I would like to predict right now that the 2008 vintage (prime) loans will also contain a higher than average number of defaults. As equity evaporates and the recession swings into gear, people will walk away, as sniglet has been having us ponder for quite some time now.
The underwriting guidelines have not yet come back into "sane" territory for our current economic conditions, our current declining prices, and the lack of a social stigma of walking away.
Sorry Jillayne, but I am going to have to disagree here. The number one reason people default on loans is a lack of equity. Provided there is an equity cushion, even divorce or business failure won't cause default. At most, these dramatic life changes will only force someone with equity to sell.
Look at it another way: why would you allow your home to be foreclosed upon and get a trashed credit rating if you had enough equity to be able to sell?
As I said earlier, I suspect that the prime reason we are seeing higher default rates in the newest vintage loans is because these people have less equity than buyers of years past.
I can certainly agree that divorce or job loss are prime factors in determining if people can afford to stay in their home. However, it is equity (or the absence thereof) that determines whether the home will go into foreclosure.
The life-event just causes you to determine you can't stay in the home. It is the amount of equity you have that determines if you default or sell.
In the end, it is the amount of equity that counts. The vast majority of foreclosures only happen when there is no equity.
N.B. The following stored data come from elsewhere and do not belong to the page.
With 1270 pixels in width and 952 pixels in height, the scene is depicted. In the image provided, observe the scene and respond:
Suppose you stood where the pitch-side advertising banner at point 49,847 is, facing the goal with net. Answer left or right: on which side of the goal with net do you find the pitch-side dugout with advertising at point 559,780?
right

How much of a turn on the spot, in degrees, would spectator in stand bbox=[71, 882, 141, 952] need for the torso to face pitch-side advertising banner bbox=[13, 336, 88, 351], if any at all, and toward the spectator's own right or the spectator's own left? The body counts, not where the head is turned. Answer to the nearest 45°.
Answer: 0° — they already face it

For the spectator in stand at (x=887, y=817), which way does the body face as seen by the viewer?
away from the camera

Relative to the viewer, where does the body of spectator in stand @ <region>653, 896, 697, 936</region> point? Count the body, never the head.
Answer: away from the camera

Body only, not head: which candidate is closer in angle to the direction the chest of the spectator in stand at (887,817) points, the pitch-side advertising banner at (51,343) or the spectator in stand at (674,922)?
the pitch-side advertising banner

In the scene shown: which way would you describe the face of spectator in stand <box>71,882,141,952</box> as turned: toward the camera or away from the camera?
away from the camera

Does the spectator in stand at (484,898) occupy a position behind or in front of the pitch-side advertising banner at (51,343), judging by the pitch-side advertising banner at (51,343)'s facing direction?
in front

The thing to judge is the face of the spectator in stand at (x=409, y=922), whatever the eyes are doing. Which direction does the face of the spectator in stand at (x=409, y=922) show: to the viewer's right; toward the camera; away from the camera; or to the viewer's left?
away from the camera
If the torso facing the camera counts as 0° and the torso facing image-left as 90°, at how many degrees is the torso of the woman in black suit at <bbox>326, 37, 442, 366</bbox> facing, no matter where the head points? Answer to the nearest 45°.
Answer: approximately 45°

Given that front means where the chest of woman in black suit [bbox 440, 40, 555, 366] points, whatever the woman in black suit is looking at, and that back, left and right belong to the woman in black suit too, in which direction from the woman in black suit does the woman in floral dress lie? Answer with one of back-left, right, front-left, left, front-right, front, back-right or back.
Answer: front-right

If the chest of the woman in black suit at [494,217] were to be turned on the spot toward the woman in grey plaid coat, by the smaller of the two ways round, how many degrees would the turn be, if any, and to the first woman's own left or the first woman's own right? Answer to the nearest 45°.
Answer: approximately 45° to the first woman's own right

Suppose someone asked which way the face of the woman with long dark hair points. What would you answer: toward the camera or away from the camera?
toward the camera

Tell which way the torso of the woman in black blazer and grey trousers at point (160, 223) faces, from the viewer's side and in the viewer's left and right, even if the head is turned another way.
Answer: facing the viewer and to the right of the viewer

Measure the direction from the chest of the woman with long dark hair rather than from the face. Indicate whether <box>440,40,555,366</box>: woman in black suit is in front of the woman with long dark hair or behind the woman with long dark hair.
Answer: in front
P.S. The only foreclosures I've ever heard of when there was equity were due to some bizarre circumstance. The movie "House of Sand and Fog" had a good example of this occurance, where the owner was suffering depression and literally ignored any property tax notices, etc. She also had a deep attachment to the home for sentimental reasons that caused her to refuse to sell even though she couldn't afford it. But this is an example of a batty person, not someone who is rationally looking at their best financial options.